-- SOURCE PASSAGE --
★ ★ ★ ★ ★

HIGHLIGHTS & TIPS FROM THE TRAINING

Tablets are just one of the many examples of how we are continuously striving to innovate. The use of tablets to collect survey data is still relatively new and offers a number of advantages:

  • The potential to substantially reduce errors from data entry and transfer
  • Eliminating the potential issues associated with skips (i.e. when a particular response eliminates the need for specific questions to be asked, or prompts another set of questions), as they are automated
  • There’s no need to carry around excessive amounts of paper based surveys while in the field
  • It gives us the ability to see data coming in on an almost real-time basis and intervene much faster in order to correct potential problems

Samsung tabletWhile training the enumerators on proper use of the tablets, being able to project the screen image on the wall so that everyone could follow along was very helpful. Also, securing a room with windows made a big difference. Everyone is cooped up from morning till evening for an entire week, so its nice to be able to open a window and see the sunshine.

Time management was essential. We would start at 8:30am sharp, and end between 5 and 5:30pm each day. We allocated time for two 15-minute breaks and a one-hour lunch. It was a good idea to have tea/coffee and some snacks set up close by during the breaks.

As you will see from the picture above, we sat in at a U-shaped table so that everyone could see and hear each other clearly. The use of name-plates (i.e. folded pieces of paper with everyone’s names marked) was also very useful, and helped create a personal rapport amongst the team. Everyone was going to be working together for quite some time, so it was important to create that team camaraderie early on.

The training should be used as an opportunity to strengthen the tools and methodology, because if you’ve done a good job recruiting your enumerators, there is a plethora of local knowledge and previous experience upon which to draw. It was actually a good feeling when things would go wrong, because we knew we had the time to address them before going into the field.

★ ★ ★ ★ ★

-- EXERCISE --
In the training tips above, why was it a good feeling when things went wrong during the training? Answer in one to three sentences.

★ ★ ★ ★ ★

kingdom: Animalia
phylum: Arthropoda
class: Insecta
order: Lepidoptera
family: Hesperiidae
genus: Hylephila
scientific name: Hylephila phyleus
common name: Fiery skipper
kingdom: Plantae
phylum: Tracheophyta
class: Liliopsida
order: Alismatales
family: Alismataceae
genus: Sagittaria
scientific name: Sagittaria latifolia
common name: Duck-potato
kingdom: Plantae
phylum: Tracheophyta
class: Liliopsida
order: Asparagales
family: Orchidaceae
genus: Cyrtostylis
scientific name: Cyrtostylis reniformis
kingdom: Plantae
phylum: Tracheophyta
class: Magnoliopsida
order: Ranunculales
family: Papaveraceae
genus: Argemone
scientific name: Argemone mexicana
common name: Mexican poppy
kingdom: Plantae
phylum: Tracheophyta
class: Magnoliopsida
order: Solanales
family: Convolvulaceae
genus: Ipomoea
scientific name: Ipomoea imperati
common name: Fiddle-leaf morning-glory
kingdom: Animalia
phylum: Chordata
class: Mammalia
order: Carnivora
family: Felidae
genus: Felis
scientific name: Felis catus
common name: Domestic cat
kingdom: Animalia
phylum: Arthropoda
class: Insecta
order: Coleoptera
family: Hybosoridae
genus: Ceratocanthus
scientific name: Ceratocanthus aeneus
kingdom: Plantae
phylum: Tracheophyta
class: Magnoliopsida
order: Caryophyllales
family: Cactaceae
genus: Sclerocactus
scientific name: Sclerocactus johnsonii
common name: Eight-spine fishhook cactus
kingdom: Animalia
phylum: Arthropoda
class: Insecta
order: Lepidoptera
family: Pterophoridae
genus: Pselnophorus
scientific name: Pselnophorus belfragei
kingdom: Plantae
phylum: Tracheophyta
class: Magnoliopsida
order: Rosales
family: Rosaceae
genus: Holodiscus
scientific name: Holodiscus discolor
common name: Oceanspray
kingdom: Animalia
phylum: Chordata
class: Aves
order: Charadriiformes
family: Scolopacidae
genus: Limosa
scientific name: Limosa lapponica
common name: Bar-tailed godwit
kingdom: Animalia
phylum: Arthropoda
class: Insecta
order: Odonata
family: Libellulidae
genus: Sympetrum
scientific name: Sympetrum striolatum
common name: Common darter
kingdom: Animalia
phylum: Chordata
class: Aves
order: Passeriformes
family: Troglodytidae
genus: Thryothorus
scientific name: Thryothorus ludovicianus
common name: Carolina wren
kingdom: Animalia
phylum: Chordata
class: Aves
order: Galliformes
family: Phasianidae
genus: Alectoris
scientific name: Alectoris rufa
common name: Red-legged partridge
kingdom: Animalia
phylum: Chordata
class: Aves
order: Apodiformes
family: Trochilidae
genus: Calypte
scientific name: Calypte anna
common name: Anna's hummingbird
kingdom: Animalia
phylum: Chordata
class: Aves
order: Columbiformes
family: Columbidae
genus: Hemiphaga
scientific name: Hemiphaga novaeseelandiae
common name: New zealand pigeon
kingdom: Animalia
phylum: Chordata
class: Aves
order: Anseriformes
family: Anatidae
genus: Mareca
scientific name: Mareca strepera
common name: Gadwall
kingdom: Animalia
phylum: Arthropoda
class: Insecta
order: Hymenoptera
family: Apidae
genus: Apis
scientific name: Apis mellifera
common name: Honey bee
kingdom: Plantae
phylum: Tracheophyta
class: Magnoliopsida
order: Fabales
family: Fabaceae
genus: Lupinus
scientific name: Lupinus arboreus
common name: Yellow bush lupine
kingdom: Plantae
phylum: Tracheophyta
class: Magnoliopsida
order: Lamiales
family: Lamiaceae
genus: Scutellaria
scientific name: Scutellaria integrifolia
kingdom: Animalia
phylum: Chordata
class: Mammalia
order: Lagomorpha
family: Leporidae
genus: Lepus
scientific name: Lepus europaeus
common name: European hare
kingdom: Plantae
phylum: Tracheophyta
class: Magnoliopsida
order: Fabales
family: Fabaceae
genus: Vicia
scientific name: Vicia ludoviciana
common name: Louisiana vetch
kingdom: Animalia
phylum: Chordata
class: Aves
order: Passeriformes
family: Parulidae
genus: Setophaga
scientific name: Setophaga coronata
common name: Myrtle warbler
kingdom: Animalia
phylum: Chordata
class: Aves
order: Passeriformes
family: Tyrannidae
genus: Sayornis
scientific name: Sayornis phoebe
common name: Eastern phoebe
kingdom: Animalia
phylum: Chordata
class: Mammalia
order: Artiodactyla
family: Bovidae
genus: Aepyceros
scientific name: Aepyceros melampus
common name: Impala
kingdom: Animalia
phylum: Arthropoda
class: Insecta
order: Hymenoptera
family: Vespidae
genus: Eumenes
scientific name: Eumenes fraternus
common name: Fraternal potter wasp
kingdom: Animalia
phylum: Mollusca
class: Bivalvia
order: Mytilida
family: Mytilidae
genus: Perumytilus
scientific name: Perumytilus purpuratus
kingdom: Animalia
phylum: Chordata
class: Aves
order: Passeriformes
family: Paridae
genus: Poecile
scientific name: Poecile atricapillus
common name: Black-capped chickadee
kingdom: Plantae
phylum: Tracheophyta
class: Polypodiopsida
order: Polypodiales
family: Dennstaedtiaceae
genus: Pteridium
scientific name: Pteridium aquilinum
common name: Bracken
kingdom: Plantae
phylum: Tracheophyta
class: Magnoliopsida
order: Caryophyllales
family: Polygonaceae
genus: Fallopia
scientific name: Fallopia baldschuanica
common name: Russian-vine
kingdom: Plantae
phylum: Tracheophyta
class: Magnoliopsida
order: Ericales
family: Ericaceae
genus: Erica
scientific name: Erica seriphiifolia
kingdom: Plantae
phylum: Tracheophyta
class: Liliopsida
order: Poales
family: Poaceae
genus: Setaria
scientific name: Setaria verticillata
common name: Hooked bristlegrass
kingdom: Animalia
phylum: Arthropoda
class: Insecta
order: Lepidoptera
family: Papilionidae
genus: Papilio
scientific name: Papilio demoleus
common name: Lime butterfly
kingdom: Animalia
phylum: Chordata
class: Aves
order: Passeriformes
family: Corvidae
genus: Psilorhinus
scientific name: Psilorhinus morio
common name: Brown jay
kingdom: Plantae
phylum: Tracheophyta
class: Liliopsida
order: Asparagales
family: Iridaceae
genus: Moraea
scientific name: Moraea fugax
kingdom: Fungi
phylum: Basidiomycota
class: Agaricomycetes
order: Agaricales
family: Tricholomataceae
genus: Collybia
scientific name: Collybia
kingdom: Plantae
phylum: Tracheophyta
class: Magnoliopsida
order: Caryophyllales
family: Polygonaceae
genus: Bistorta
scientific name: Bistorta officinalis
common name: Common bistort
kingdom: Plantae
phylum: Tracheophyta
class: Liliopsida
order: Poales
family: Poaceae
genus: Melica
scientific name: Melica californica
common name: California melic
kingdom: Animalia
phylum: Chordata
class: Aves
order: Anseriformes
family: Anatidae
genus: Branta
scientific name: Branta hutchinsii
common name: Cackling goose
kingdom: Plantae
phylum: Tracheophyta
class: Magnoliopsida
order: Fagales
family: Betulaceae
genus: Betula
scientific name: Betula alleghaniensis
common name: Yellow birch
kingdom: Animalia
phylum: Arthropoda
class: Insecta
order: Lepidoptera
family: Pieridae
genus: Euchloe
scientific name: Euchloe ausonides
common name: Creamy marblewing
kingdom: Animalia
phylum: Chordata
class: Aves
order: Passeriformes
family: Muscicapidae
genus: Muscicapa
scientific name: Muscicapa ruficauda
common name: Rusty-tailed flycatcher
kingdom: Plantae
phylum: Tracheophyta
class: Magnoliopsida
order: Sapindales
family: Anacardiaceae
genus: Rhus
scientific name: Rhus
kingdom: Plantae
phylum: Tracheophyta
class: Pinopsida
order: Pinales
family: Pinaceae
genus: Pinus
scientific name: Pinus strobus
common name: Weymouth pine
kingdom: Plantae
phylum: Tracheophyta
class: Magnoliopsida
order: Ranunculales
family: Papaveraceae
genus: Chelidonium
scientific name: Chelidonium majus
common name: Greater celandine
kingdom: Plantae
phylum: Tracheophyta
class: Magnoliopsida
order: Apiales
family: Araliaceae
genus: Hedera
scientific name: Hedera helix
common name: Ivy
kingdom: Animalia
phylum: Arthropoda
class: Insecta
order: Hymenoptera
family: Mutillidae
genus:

★ ★ ★ ★ ★

-- PROBLEM SOLUTION --
There was still time to address the problems before going into the field. The training is meant as a chance to strengthen the tools and methodology by drawing on the enumerators' local knowledge and previous experience.